Selber Lesen und Auslegen, oder gar der Regierung einen Spiegel Vorhalten, das war nicht in jeder Ebene machbar, nur fuer das Ordnen der Sitten im Alltag. Also flugs stand schon eine neue Tradition da, was es da zu lesen gebe. Es musste genau zum erstellten Katechismus passen.
Theologisch kam eigentlich bis ins 19.Jhd.dann weiter nichts nach.
Man hatte nur nach dem qualvollen 30j Krieg soweit zum Vorherigen zurueckgefuenden, dass dies "cuius regio cuius religio"-Prinzip 1648 wieder abgeschafft wurde und Untertanen ihren Glauben behalten durften, auch wenn der Landesherr einer anderen christlichen Richtung anhing.
Also der Vorwurf ist falsch gezielt, nicht die Koerperschaften sind der Christ, sondern immer nur das Individuum, durch die eigene Taufe selber verpflichtet. Dieser ist es, der, ob Krieg oder Frieden ihn in Dienst stellte, vor Ort und immer ganz persoenlich religioes und fromm ist oder nicht.

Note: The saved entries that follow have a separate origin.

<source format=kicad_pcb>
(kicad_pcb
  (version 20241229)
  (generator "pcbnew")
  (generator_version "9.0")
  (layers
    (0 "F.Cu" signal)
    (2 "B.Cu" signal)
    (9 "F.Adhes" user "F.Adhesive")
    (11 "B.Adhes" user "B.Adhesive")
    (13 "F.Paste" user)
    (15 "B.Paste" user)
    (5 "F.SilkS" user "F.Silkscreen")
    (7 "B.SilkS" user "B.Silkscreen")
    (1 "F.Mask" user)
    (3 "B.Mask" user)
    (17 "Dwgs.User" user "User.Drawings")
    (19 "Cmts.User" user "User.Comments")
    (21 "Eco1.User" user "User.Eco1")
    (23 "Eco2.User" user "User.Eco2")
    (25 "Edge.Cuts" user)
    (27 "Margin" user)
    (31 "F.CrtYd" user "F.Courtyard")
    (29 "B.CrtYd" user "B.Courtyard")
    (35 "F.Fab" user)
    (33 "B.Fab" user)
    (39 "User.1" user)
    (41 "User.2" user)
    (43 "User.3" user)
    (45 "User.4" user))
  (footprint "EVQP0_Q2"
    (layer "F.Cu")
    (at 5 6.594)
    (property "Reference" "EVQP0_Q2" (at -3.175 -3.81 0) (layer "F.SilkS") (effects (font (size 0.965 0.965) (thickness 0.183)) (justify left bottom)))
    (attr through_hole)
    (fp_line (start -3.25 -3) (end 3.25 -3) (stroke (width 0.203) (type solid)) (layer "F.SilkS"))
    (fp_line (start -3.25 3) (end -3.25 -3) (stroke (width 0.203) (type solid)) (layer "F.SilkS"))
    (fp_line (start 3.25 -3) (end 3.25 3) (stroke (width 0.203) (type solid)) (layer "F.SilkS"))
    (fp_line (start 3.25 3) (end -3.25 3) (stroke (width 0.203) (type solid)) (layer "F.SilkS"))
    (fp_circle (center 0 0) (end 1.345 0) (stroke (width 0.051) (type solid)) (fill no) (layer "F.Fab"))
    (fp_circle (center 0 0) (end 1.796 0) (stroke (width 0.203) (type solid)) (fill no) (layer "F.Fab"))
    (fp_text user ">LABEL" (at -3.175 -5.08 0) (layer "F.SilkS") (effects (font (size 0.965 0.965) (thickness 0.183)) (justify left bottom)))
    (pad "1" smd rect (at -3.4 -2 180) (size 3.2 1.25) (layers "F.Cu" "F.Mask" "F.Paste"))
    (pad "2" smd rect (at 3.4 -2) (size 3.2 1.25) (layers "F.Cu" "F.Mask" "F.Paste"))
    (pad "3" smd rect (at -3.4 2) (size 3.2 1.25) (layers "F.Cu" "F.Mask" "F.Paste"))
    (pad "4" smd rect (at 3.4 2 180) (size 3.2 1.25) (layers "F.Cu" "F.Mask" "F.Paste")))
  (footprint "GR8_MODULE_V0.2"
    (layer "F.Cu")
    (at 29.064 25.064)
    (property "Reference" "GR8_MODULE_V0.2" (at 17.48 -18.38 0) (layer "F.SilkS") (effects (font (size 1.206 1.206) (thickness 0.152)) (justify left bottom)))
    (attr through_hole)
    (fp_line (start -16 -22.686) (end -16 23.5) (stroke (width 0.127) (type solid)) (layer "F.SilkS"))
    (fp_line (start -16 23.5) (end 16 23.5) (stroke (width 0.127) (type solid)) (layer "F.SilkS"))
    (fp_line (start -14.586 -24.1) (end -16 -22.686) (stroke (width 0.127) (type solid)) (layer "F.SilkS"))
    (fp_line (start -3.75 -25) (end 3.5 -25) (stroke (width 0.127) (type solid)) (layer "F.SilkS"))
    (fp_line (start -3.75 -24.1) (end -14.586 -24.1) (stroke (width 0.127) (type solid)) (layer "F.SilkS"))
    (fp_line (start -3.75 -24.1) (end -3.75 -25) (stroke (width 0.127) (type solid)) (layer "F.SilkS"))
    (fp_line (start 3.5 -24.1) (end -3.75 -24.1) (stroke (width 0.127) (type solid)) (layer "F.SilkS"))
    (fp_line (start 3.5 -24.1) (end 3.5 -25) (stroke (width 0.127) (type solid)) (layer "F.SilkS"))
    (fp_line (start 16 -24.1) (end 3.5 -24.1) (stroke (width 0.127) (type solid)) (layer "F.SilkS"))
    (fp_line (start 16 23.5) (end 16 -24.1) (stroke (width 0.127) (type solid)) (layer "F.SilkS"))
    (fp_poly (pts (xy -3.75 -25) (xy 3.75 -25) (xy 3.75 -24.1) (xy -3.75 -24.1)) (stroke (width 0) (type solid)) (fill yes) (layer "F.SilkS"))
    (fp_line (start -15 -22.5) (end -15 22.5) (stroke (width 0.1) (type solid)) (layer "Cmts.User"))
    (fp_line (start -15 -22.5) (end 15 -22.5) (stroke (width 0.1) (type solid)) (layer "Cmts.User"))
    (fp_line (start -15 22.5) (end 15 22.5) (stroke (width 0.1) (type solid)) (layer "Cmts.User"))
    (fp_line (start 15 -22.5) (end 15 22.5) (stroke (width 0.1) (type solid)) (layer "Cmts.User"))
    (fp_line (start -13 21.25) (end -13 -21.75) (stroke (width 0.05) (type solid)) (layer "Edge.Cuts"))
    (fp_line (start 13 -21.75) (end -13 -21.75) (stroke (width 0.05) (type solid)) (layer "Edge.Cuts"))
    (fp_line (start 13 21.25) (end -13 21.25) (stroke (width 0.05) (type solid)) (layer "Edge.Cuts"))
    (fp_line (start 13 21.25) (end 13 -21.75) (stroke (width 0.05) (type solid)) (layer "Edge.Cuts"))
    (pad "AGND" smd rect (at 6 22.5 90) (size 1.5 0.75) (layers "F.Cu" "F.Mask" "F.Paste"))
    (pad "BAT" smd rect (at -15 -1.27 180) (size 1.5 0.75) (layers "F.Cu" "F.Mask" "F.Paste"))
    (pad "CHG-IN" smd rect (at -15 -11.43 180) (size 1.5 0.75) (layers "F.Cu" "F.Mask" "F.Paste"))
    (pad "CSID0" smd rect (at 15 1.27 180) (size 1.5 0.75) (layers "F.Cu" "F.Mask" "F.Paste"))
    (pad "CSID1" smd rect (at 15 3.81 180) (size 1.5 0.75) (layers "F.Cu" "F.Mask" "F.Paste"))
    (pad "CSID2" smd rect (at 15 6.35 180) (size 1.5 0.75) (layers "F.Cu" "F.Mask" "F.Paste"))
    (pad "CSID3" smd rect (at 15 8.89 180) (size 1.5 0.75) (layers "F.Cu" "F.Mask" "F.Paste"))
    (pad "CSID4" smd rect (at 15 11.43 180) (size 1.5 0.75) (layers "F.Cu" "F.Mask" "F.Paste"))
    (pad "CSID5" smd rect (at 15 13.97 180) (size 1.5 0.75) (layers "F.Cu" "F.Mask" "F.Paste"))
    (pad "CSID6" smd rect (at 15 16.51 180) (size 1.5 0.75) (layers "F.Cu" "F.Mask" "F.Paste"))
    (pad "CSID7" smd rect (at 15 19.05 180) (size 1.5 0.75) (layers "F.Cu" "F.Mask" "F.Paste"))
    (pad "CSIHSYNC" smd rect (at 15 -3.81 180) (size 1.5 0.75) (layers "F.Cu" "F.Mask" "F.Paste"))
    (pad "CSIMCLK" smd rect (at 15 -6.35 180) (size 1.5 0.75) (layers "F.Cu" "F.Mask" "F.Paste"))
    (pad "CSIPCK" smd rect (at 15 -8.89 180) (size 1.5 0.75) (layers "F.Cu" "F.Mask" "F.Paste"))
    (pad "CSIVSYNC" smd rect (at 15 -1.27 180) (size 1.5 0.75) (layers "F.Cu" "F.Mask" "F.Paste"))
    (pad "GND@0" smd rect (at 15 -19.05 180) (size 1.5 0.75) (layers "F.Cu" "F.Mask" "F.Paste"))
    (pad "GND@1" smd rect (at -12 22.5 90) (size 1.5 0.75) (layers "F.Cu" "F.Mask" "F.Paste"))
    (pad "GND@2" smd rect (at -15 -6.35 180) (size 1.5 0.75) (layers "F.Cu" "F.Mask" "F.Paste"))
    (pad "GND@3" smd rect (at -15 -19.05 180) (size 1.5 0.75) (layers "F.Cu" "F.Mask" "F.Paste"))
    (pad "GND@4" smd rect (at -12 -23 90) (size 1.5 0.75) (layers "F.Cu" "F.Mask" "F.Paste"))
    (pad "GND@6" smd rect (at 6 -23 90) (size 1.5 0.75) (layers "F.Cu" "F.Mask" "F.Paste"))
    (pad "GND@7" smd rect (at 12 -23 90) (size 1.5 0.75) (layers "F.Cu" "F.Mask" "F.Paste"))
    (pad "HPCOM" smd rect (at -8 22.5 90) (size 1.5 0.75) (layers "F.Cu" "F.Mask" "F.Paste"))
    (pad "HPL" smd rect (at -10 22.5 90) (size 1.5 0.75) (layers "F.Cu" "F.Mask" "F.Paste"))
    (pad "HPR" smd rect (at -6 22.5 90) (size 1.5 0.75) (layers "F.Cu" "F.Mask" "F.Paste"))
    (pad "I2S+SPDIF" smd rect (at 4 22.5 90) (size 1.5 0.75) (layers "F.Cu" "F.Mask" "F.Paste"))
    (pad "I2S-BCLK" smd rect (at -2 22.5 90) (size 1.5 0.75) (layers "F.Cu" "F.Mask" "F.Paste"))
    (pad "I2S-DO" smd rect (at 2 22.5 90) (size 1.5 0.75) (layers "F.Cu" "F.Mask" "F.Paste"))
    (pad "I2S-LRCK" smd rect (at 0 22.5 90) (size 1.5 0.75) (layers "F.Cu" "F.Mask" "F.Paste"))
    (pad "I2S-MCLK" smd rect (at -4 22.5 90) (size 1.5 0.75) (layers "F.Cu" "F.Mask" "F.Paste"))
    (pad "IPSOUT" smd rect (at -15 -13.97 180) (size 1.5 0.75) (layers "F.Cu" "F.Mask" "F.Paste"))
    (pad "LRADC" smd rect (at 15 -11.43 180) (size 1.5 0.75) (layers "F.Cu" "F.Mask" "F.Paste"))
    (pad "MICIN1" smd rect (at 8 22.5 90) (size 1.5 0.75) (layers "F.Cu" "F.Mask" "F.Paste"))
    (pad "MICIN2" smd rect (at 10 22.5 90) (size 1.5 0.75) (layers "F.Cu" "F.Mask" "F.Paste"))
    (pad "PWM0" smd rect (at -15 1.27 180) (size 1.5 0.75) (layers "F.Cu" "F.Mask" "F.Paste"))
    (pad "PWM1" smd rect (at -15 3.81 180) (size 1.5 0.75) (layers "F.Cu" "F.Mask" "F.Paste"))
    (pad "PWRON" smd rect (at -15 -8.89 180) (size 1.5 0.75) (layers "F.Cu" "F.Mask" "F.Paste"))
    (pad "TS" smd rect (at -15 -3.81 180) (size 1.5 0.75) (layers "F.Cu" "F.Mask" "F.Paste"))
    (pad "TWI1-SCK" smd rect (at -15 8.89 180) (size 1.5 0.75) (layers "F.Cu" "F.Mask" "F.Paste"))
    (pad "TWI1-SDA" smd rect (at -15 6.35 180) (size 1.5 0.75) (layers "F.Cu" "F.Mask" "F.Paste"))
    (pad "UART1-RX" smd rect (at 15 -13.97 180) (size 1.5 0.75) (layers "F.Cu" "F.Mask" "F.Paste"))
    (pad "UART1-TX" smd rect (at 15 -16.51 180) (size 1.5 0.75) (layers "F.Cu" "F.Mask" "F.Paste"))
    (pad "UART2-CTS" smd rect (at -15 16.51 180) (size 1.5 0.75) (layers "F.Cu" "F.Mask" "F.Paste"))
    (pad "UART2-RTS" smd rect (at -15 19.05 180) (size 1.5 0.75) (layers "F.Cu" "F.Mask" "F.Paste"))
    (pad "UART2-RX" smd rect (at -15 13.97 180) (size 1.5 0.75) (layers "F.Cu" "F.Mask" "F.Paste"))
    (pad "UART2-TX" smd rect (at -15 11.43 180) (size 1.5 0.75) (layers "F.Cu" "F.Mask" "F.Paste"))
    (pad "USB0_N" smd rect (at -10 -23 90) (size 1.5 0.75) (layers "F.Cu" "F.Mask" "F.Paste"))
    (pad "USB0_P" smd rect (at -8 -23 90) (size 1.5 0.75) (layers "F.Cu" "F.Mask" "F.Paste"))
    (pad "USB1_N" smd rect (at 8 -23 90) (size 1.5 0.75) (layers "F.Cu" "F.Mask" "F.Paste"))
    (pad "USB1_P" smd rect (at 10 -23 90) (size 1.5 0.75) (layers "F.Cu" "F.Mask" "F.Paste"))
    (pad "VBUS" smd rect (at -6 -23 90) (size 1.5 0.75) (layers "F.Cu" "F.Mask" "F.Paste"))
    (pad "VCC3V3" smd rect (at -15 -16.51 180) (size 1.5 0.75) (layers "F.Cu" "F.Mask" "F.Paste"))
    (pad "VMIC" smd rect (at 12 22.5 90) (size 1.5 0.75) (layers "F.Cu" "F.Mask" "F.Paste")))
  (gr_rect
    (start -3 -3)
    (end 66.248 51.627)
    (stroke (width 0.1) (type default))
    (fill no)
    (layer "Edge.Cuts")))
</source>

Das Faktum, dass ein Krieg war "und einer ging mit", ist keine Auskunft ueber die Menschen selbst, denn Gutes tun und auch Suendigen, soweit es in G0TTES Augen was zaehlt, bewertet ER einmal am Einzelnen und - gesondert davon - nochmal am jeweiligen Vereinsgeist (ER spricht auch Recht und Urteil ueber "die G*tter", was zu biblischer Zeit einfach nur die groessere oder kleinere, zum Geschaffenen gehoerende Wir-Person um Menschen-Gemeinschaften meint).
Es waere einfach ungerecht, es zu ignorieren, dass es sicher auch in all den Plagen, Krieg, Seuche, Hungersnot, heroisch fromme und barmherzige Leute gegeben haben kann, wegen der empfangenen Lehre - und zwar bei all jenen Beteiligten aller Konfessionen. Das war wie zu allen andern Zeiten eine Wahl des Einzelmenschen vor dessen Gewissen. Seien wir dankbar dafuer.